Ansatzpunkt ist die Frage, ob Liebe unendlich sein müsse, oder ob es möglich sei, mit Maß und Grenze zu lieben.

Den Beweis, dass Liebe kein Ende kenne, führt Varchi, indem er auf den Unterschied zwischen dem Substantiv Liebe und dem Verb lieben reflektiert. Anhand grammatikalisch-logischer Überlegungen kommt die Philosophin zu dem Schluss, dass Liebe als Substantiv, dem Verb lieben gegenüber eine höhere Stellung zukomme. Damit stimmt sie mit Varchi der aristotelischen Theorie von der Überlegenheit der Substantive (Nomen) über das Akzidenz (Verb) zu.

Tullia d’Aragona räumt dem Geliebten den höheren Wert ein und belegt dies am Beispiel Gottes, der Liebender und Geliebter zugleich ist.
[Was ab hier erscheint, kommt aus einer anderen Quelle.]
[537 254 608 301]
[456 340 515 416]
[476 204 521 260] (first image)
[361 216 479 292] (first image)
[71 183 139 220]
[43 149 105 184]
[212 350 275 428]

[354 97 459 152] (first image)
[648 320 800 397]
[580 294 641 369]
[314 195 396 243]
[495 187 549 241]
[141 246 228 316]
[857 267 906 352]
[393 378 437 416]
Verschiedene Exkurse führen das Gespräch zu den Fragen, ob die Seele allein oder zusammen mit dem Körper als edler einzustufen sei und wie man die Liebe definieren solle.
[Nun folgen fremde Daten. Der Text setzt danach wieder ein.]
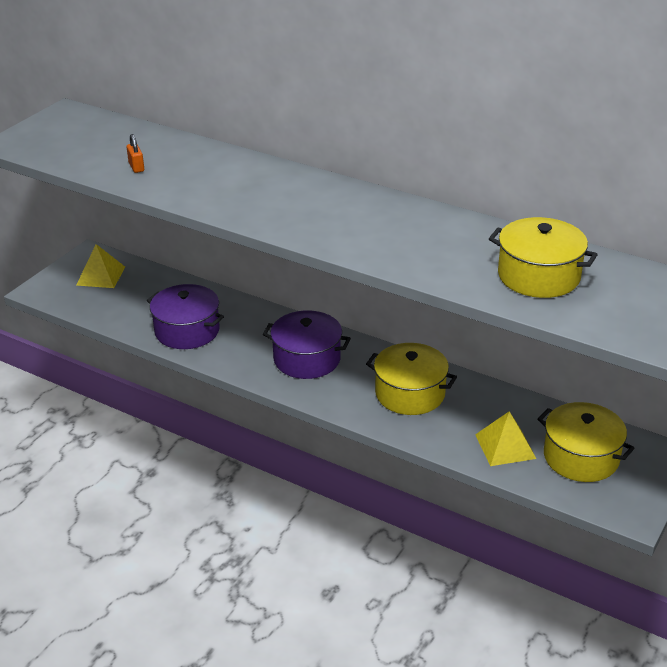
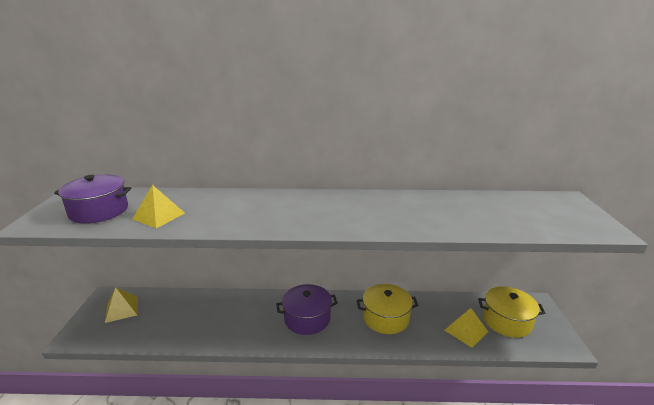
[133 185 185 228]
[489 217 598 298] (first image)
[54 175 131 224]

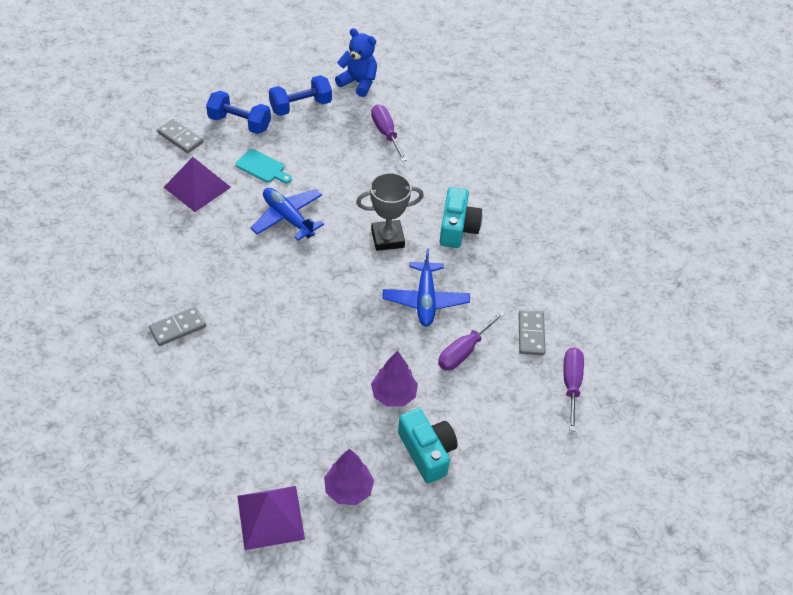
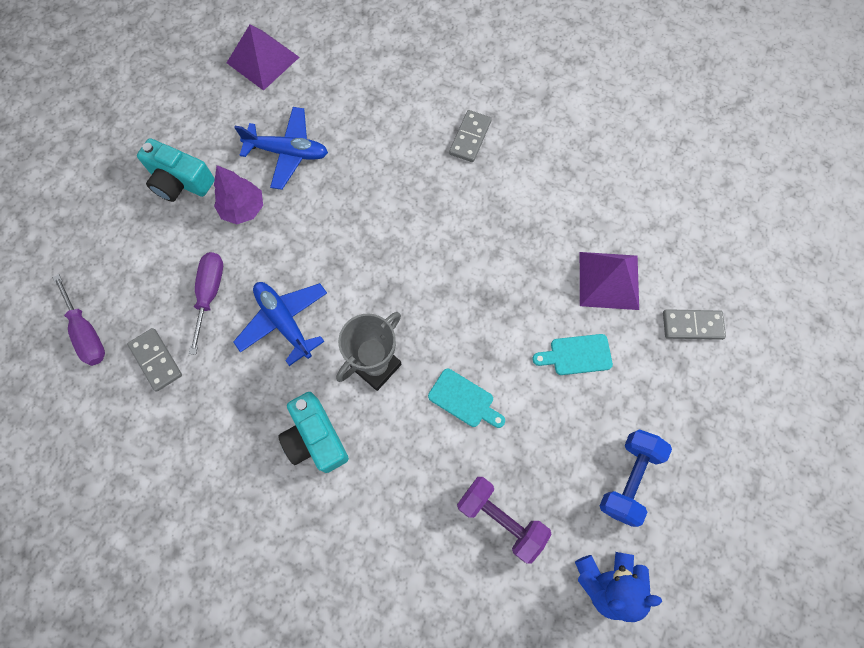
[206 91 271 134] (first image)
[457 477 552 563]
[234 107 328 190]
[324 449 374 505] (first image)
[428 368 505 428]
Varchi stellt fest, dass die Liebe kein Ende und Ziel hätte, dass Liebe und Lieben nur der Zeit, nicht der Substanz nach unterschiedlich seien und dass die Liebe die Ursache des Liebens sei.

Tullia d’Aragona rät ein, dass es Liebende gäbe, die lieben, um ein Ziel zu erreichen, und wenn sie dies geschafft haben, aufhören zu lieben. Nach Varchi liegt in diesem Fall keine Liebe vor, sind es in diesem Fall keine Liebenden.

Tullia d’Aragona unterscheidet dementsprechend zwei Arten von Liebe. Die eine nennt sie "gemein und ehrenhaft", die andere "aller Ehre würdig oder tugendhaft".

Letztere wird nicht durch Leidenschaften hervorgerufen, sondern durch Vernunft. Das Ziel der Liebenden besteht darin, sich in den Gegenstand der Liebe verwandeln, um zu einer Vereinigung zu gelangen. Die Vereinigung findet nicht auf körperlicher, sondern auf geistiger Ebene statt.

Anders als Platon betont Tullia d’Aragona (und darin stimmt sie Varchi zu), dass auch Frauen zu einer solchen unendlichen Form der Liebe fähig sind.

Zeitweise war die Philosophin mit ihren Gedichten, Rime, und ihrem Dialog recht erfolgreich, starb aber 1556 verarmt als Prostituierte.